# BRANO DI LETTURA

***

Mimmo Jodice e quelle foto che «qualcuno ha preparato per me»

Dietro la barba da filosofo e la voce misurata di questo partenopeo atipico del Rione Sanità, si nasconde un amore sviscerato per il linguaggio fotografico. Mimmo Jodice è un artista a cui piace scombinare, giocare, ricostruire le immagini senza la paura di infrangere gli schemi e con la tenacia dei grandi che non si sono lasciati condizionare dall’incomprensione che accompagna molti inizi di carriera.
A lui va il grande merito di aver contribuito a rendere la fotografia nel nostro paese una forma espressiva riconosciuta come arte, passando da una concezione solamente “tecnica” ad una invece che ne affermava il valore “estetico”. Non per nulla fu il primo ad ottenere una cattedra di Fotografia all’Accademia di belle arti di Napoli.
«Qualcuno ha preparato gli scatti per me»
«Spesso mi sembra che qualcuno abbia preparato le cose per me, sapendo del mio passaggio le abbia predisposte così che io le potessi scattare», ha raccontato in diverse interviste Mimmo Jodice. All’autore è dedicata la mostra “Mimmo Jodice. L’enigma e la luce”, visitabile fino al 4 novembre nel Salone del Parlamento del Castello di Udine, che ripercorre tutta la sua carriera con 140 fotografie in bianco e nero, realizzate tra il 1964 e il 2015. L’esposizione è curata dai Civici Musei di Udine con Silvia Bianco, Roberto Koch e Alessandra Mauro, in collaborazione con Mimmo, Angela e Barbara Jodice, e con lo Studio Jodice.
Quella di Mimmo Jodice è la ricerca visionaria di un risultato che l’artista ha già in mente con estrema chiarezza. «Il mio lavoro non nasce da belle occasioni da fotografare», spiega lui stesso, «non ho mai cercato l’attimo fuggente. Tutte le mie immagini nascono da un progetto, quando vado in giro per scattare cerco la corrispondenza tra la mia idea e la realtà e solo dopo punto l’obiettivo».

«La mia arte coincide con le mie inquietudini»
La sua carriera cominciò per caso. Mimmo già da giovanissimo era predisposto al disegno e ad altre forma artistiche, quando un amico gli regalò un ingranditore, strumento ottico da addetti ai lavori nel campo della fotografia. Fu amore a prima vista. I primi anni di attività Jodice li dedicò a sperimentare: «Volevo vedere cosa succedeva a fare tutto quello che non si doveva fare». Giocava con il contrasto, scopriva le meraviglie della camera oscura e le infinite sfumature che poteva dare agli scatti in bianco e nero, tagliava e ricomponeva le immagini, passava le sue giornate ad apprendere i rudimenti del mestiere sulla scia degli avanguardisti che all’epoca frequentavano la città di Napoli, tra gli altri Andy Warhol, Sol LeWitt, Michelangelo Pistoletto e Jannis Kounellis.

***

# COMPITI DA SVOLGERE
[1] Traduci in inglese questa frase del testo su Mimmo Jodice: «Non per nulla fu il primo ad ottenere una cattedra di Fotografia all’Accademia di belle arti di Napoli.»
[2] Ricopia dal testo su Mimmo Jodice il passo che va da "Dietro la barba" fino a "arti di Napoli.", quest’ultimo incluso.
Per lo svolgimento ci si basa esclusivamente sul testo su Mimmo Jodice.

# MATERIALE FORNITO

***

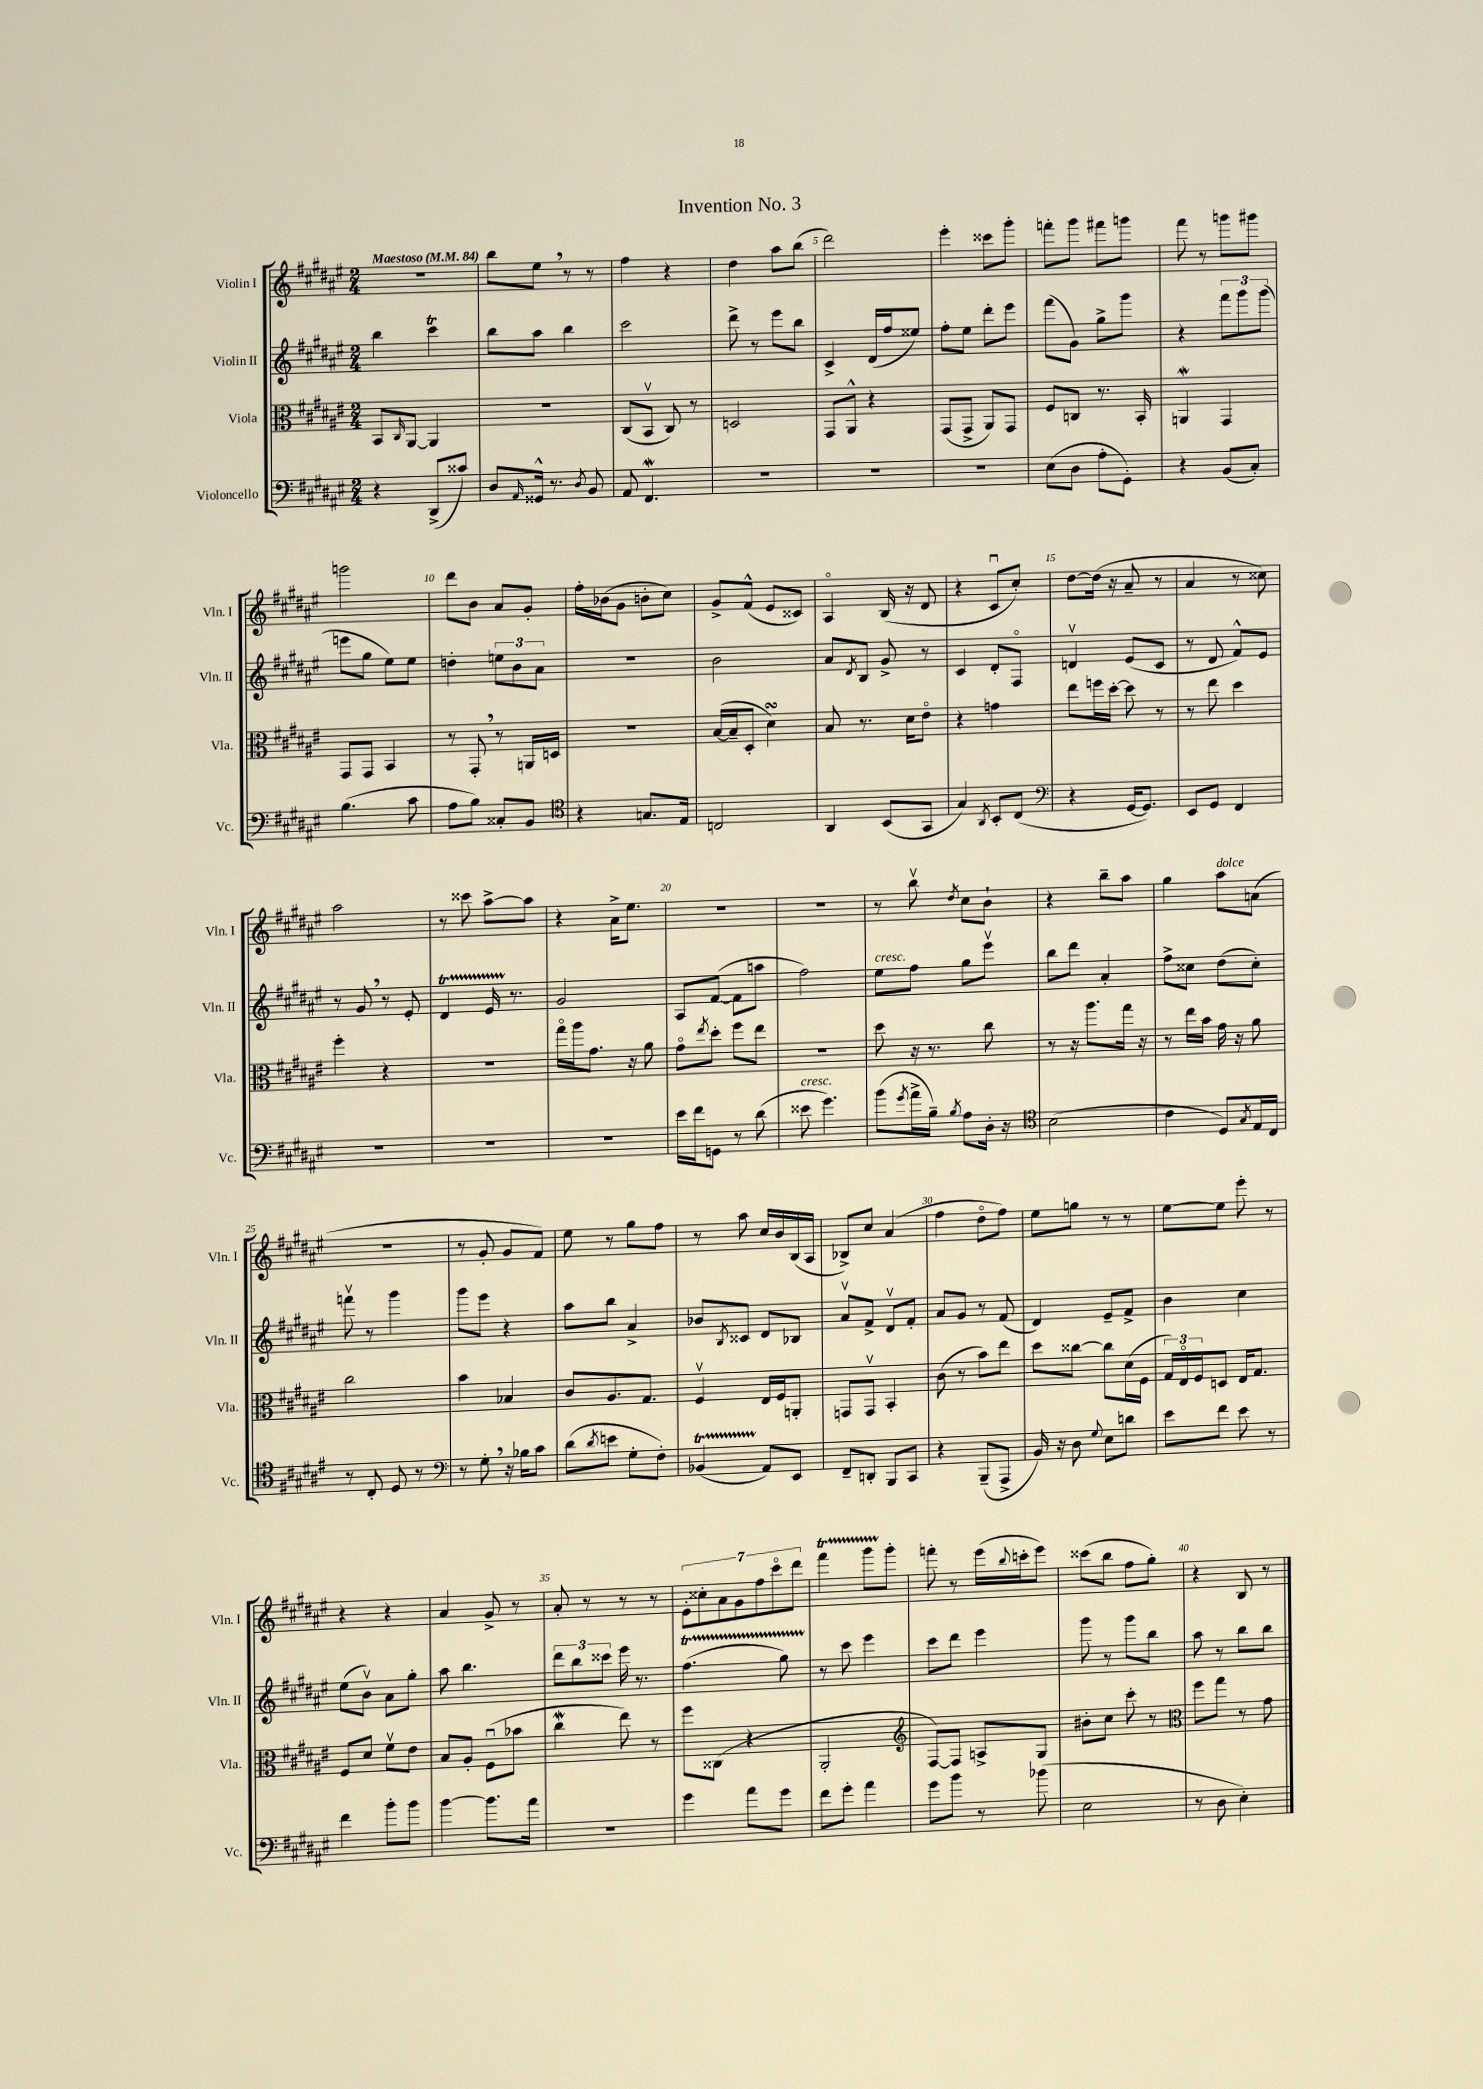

**kern	**kern	**kern	**kern
*part4	*part3	*part2	*part1
*staff4	*staff3	*staff2	*staff1
*I"Violoncello	*I"Viola	*I"Violin II	*I"Violin I
*I'Vc.	*I'Vla.	*I'Vln. II	*I'Vln. I
*clefF4	*clefC3	*clefG2	*clefG2
*k[f#c#g#d#a#e#]	*k[f#c#g#d#a#e#]	*k[f#c#g#d#a#e#]	*k[f#c#g#d#a#e#]
*M2/4	*M2/4	*M2/4	*M2/4
*MM84	*MM84	*MM84	*MM84
=1	=1	=1	=1
!	!	!	!LO:TX:a:B:t=Maestoso
4r	8BB/L	4bb\	2r
.	16qqC#/	.	.
.	[8AA#/J	.	.
(8DD#^/L	4AA#/]	4ccc#T\	.
8c##X/J)	.	.	.
=2	=2	=2	=2
8D#/L	2r	8bb\L	8bb\L
16qqAA#/	.	.	.
16GG##X^^/Jk	.	8aa#\J	8ee#,\J
8.r	.	.	.
.	.	4bb\	8r
8qD#/	.	.	.
8BB/	.	.	8r
=3	=3	=3	=3
8AA#/	(8C#/L	2ccc#\	4ff#\
4.FF#w/	8BBv/J	.	.
.	8C#/)	.	4r
.	8r	.	.
=4	=4	=4	=4
2r	2Dn/	8ddd#^\	4dd#\
.	.	8r	.
.	.	8eee#\L	8aa#\L
.	.	8bb\J	(8bb\J
=5	=5	=5	=5
2r	8GG#/L	4c#^/	2ddd#\)
.	8AA#^^/J	.	.
.	4r	(16d#/LL	.
.	.	16ff#/J	.
.	.	8ee##X/J)	.
=6	=6	=6	=6
2r	(8GG#/L	8ff#'\L	4eee#'\
.	8GG#^/J	8ee#\J	.
.	8AA#/L)	8ddd#'\L	8ccc##X\L
.	8GG#/J	8eee#\J	8ggg#'\J
=7	=7	=7	=7
(8E#\L	8F#/L	(8fff#\L	8fffn'\L
8D#\J	8Cn/J	8g#\J)	8ggg#\J
8A#'\L	8.r	8gg#^\L	8fff#X\L
8GG#'\J)	.	8ggg#\J	8gggn\J
.	16BB'/	.	.
=8	=8	=8	=8
4r	4AAnw/	4r	8fff#\
.	.	.	8r
(8BB/L	4GG#/	12fff#\L	8gggn\L
.	.	12ggg#\	.
8C#'/J)	.	.	8ggg#X\J
.	.	(12ggg#\J	.
!!LO:LB:g=z
=9	=9	=9	=9
(4.B\	8GG#/L	8eeen\L	2gggn\
.	8GG#/J	8gg#\J	.
.	4BB/	8ee#\L)	.
8c#\	.	8ee#\J	.
=10	=10	=10	=10
8A#\L	8r	4ddn'\	8ddd#\L
8B\J)	8GG#',/	.	8b\J
8C##X'/L	8r	12een\L	8a#/L
.	.	12b\	.
8BB/J	16AAn/LL	.	8g#'/J
.	.	12a#\J	.
.	16Dn/JJ	.	.
=11	=11	=11	=11
*clefC4	*	*	*
4r	2r	2r	16ff#'\LL
.	.	.	(16b-X\J
.	.	.	8g#\J
8.Gn/L	.	.	8bn'\L
.	.	.	8cc#\J)
16E#/Jk	.	.	.
=12	=12	=12	=12
2Cn/	([16B/LL	2b\	8g#^/L
.	16B~/J]	.	.
.	8D#'/J	.	(8f#^^/J
.	4d#sSSS\)	.	8e#/L
.	.	.	8c##X/J)
=13	=13	=13	=13
4AA#/	8B/	8a#/L	4A#/
.	.	8qd#/	.
.	8.r	8B/J	.
(8BB/L	.	8g#^/	(16B/
.	16d#\KL	.	16r
8GG#/J	8e#\J	8r	8d#/
=14	=14	=14	=14
4G#/)	4r	4c#/	4r
8qAA#/	.	.	.
8BB'/L	4gn\	8d#'/L	8c#u/L
(8C#/J	.	8F#/J	8cc#'/J)
=15	=15	=15	=15
*clefF4	*	*	*
4r	8ee#\L	4dnv/	[8dd#\L
.	16ffn\L	.	(16dd#\Jk]
.	[16dd#'\JJ	.	16r
[16GG#/KL	8dd#\]	(8e#/L	8a#~/
8.GG#/J])	.	.	.
.	8r	8c#/J	8r
=16	=16	=16	=16
8EE#/L	8r	8r	4a#/
8GG#/J	8ee#\	8d#/	.
4FF#/	4dd#\	8f#^^/L)	8r
.	.	8e#/J	8cc##X\)
!!LO:LB:g=z
=17	=17	=17	=17
2r	4ff#'\	8r	2aa#\
.	.	8g#,/	.
.	4r	8r	.
.	.	8e#'/	.
=18	=18	=18	=18
2r	2r	4d#T/	8r
.	.	.	8ccc##X\
.	.	16e#TTT/	[8aa#^\L
.	.	8.r	.
.	.	.	8aa#\J]
=19	=19	=19	=19
2r	16gg#\LL	2g#/	4r
.	16aa#\J	.	.
.	8.g#\J	.	.
.	.	.	16a#^\KL
.	16r	.	8.ee#\J
.	8a#\	.	.
=20	=20	=20	=20
16e#\LL	8g#\L	8A#/L	2r
16f#\J	.	.	.
.	8qee#/	.	.
8GGn\J	8dd#'\J	([8f#/J	.
8r	8ff#\L	8f#\L]	.
(8d#\	8ee#\J	8aan\J	.
=21	=21	=21	=21
!LO:TX:a:i:t=cresc.	!	!	!
8e##X\	2r	2ff#\)	2r
4.g#\)	.	.	.
=22	=22	=22	=22
!	!	!LO:TX:a:i:t=cresc.	!
(8b\L	8dd#\	8ee#\L	8r
8qg#/	.	.	.
16a#^\L	16r	8ff#\J	8bbv\
16B~\JJ)	8.r	.	.
8qB/	.	.	8qdd#/
8A#\L	.	8gg#\L	8cc#\L
16D#'\Jk	8cc#\	8eee#v\J	8b`\J
16r	.	.	.
=23	=23	=23	=23
*clefC4	*	*	*
(2B\	8r	8bb\L	4r
.	16r	8ddd#\J	.
.	8.aa#\L	.	.
.	.	4a#'/	8bb~\L
.	16gg#\Jk	.	8aa#\J
.	16r	.	.
=24	=24	=24	=24
4c#\	8r	8ff#^\L	4gg#\
.	16ee#\LL	8cc##X\J	.
.	16b\JJ	.	.
!	!	!	!LO:TX:a:i:t=dolce
8D#/L)	16g#\	(8dd#\L	8aa#\L
.	16r	.	.
8qG#/	.	.	.
16E#/L	8a#\	8cc##'\J)	(8an\J
16C#/JJ	.	.	.
!!LO:LB:g=z
=25	=25	=25	=25
8r	2cc#\	8fffnv\	2r
8C#'/	.	8r	.
8D#/	.	4ggg#\	.
8r	.	.	.
=26	=26	=26	=26
*clefF4	*	*	*
8r	4b\	8ggg#\L	8r
8G#',\	.	8eee#\J	8g#'/
16r	4B-X/	4r	8g#/L
16B-X\KL	.	.	.
8c#\J	.	.	8f#/J)
=27	=27	=27	=27
(8d#\L	8c#/L	8aa#\L	8ee#\
8qd#/	.	.	.
8en\J	8.A#/	8bb\J	8r
8G#'\L	.	4a#^/	8gg#\L
.	8.G#/J	.	.
8F#'\J)	.	.	8ff#\J
=28	=28	=28	=28
(4BB-XT/	4F#v/	8b-X/L	8r
.	.	8qB/	.
.	.	8c##X/J	8aa#\
8AA#/L)	16E#/LL	8d#/L	16cc#/LL
.	16F#/J	.	16b/
8EE#/J	8AAn'/J	8B-X/J	(16B/
.	.	.	16A#/JJ
=29	=29	=29	=29
8FF#~/L	8GGn/L	8a#v/L	8B-X^/L)
8DDn'/J	8GGv/J	8f#^/J	8cc#/J
8BBB/L	4BB'/	8d#v/L	(4a#/
8CC#/J	.	8f#'/J	.
=30	=30	=30	=30
4r	(8c#\	8a#/L	4ff#\
.	8r	8g#/J	.
(8BBB~/L	8b\L)	8r	8dd#\L
8AAA#^/J	8ee#\J	(8f#/	8ff#\J)
=31	=31	=31	=31
16BB/)	8dd#\L	4d#/)	8ee#\L
16r	.	.	.
8D#\	[8cc##X\J	.	8ggn\J
8qqG#/	.	.	.
8E#\L	8cc##\L]	8e#~/L	8r
8dn\J	(16d#\L	8f#^/J	8r
.	16F#\JJ	.	.
=32	=32	=32	=32
8e#\L	24G#/LL)	4b\	[8ee#\L
.	24E#/	.	.
.	24F#/J	.	.
8f#\J	8Dn/J	.	8ee#\J]
8e#\	16E#/KL	4cc#\	8eee#'\
.	8.G#/J	.	.
8r	.	.	8r
!!LO:LB:g=z
=33	=33	=33	=33
4f#\	8F#/L	(8ee#\L	4r
.	8d#/J	8bv\J)	.
8b'\L	8f#v\L	8a#\L	4r
8b\J	8e#\J	8gg#'\J	.
=34	=34	=34	=34
[4b\	8B/L	8aa#\	4a#/
.	8A#'/J	4.bb\	.
8.b\L]	(8F#u\L	.	8g#^/
.	8b-X\J	.	8r
16a#\Jk	.	.	.
=35	=35	=35	=35
2r	4cc#W\	12ddd#\L	8a#'/
.	.	12bb\	.
.	.	.	8r
.	.	12ccc##X\J	.
.	8ee#\)	16eee#\	8r
.	.	8.r	.
.	8r	.	8r
=36	=36	=36	=36
4g#\	8ff#\L	(4.ff#T\	14e#'\L
.	.	.	14cc##X'\
.	(8C##X\J	.	.
.	.	.	14a#\
.	.	.	14g#\
8a#\L	4r	.	.
.	.	.	14ff#\
.	.	.	14ccc#\
8g#\J	.	8gg#TTT\)	.
.	.	.	14ddd#\J
=37	=37	=37	=37
8f#\L	2AA#'/	8r	4fff#T\
8g#'\J	.	8ccc#\	.
4a#\	.	4eee#\	8ggg#TTT\L
.	.	.	8ggg#'\J
=38	=38	=38	=38
*	*clefG2	*	*
8g#\L	[8F#/L)	8ccc#\L	8fffn'\
8b\J	8F#/J]	8ddd#\J	8r
8r	8An^/L	4eee#\	(16eee#\LL
.	.	.	8qqbb/
.	.	.	16cccn'\J
(8b-X\	8G#/J	.	8eee#\J)
=39	=39	=39	=39
2E#\	8b#X'\L	8ggg#\	(8ccc##X\L
.	8cc#\J	8r	8bb\J
.	8ccc#'\	8ggg#\L	8ff#\L
.	8r	8bb\J	8gg#'\J)
=40	=40	=40	=40
*	*clefC3	*	*
8r	8ff#\L	8aa#\	4r
8D#\	8gg#\J	8r	.
4E#'\)	8r	8bb\L	8B/
.	8g#\	8bb\J	8r
==	==	==	==
*-	*-	*-	*-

***

# SOLUZIONI DEI COMPITI
[1] It is no accident that he was the first to obtain a professorship in Photography at the Academy of Fine Arts of Naples.

[2]
Dietro la barba da filosofo e la voce misurata di questo partenopeo atipico del Rione Sanità, si nasconde un amore sviscerato per il linguaggio fotografico. Mimmo Jodice è un artista a cui piace scombinare, giocare, ricostruire le immagini senza la paura di infrangere gli schemi e con la tenacia dei grandi che non si sono lasciati condizionare dall’incomprensione che accompagna molti inizi di carriera.
A lui va il grande merito di aver contribuito a rendere la fotografia nel nostro paese una forma espressiva riconosciuta come arte, passando da una concezione solamente “tecnica” ad una invece che ne affermava il valore “estetico”. Non per nulla fu il primo ad ottenere una cattedra di Fotografia all’Accademia di belle arti di Napoli.